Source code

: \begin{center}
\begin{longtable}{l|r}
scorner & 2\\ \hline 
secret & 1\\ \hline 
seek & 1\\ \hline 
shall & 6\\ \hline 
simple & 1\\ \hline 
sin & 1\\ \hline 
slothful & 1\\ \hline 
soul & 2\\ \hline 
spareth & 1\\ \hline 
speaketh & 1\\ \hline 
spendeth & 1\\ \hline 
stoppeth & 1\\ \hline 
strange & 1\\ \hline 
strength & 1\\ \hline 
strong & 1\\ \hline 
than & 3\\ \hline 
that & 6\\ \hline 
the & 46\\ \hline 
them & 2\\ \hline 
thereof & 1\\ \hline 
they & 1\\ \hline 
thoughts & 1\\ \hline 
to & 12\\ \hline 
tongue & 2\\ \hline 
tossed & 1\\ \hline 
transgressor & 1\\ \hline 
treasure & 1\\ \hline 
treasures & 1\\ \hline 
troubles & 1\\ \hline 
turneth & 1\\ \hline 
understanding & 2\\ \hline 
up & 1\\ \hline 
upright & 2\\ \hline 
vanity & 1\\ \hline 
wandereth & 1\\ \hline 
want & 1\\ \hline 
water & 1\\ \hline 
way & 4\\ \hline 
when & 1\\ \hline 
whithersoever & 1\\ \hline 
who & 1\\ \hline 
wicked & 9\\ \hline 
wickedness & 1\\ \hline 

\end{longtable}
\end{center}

------------------------------------------------------------

=== WORK REQUEST ===
The expected response reproduces all of the data precisely.

=== ANSWER SPACE ===
Source code

: \begin{center}
\begin{longtable}{l|r}
scorner & 2\\ \hline 
secret & 1\\ \hline 
seek & 1\\ \hline 
shall & 6\\ \hline 
simple & 1\\ \hline 
sin & 1\\ \hline 
slothful & 1\\ \hline 
soul & 2\\ \hline 
spareth & 1\\ \hline 
speaketh & 1\\ \hline 
spendeth & 1\\ \hline 
stoppeth & 1\\ \hline 
strange & 1\\ \hline 
strength & 1\\ \hline 
strong & 1\\ \hline 
than & 3\\ \hline 
that & 6\\ \hline 
the & 46\\ \hline 
them & 2\\ \hline 
thereof & 1\\ \hline 
they & 1\\ \hline 
thoughts & 1\\ \hline 
to & 12\\ \hline 
tongue & 2\\ \hline 
tossed & 1\\ \hline 
transgressor & 1\\ \hline 
treasure & 1\\ \hline 
treasures & 1\\ \hline 
troubles & 1\\ \hline 
turneth & 1\\ \hline 
understanding & 2\\ \hline 
up & 1\\ \hline 
upright & 2\\ \hline 
vanity & 1\\ \hline 
wandereth & 1\\ \hline 
want & 1\\ \hline 
water & 1\\ \hline 
way & 4\\ \hline 
when & 1\\ \hline 
whithersoever & 1\\ \hline 
who & 1\\ \hline 
wicked & 9\\ \hline 
wickedness & 1\\ \hline 

\end{longtable}
\end{center}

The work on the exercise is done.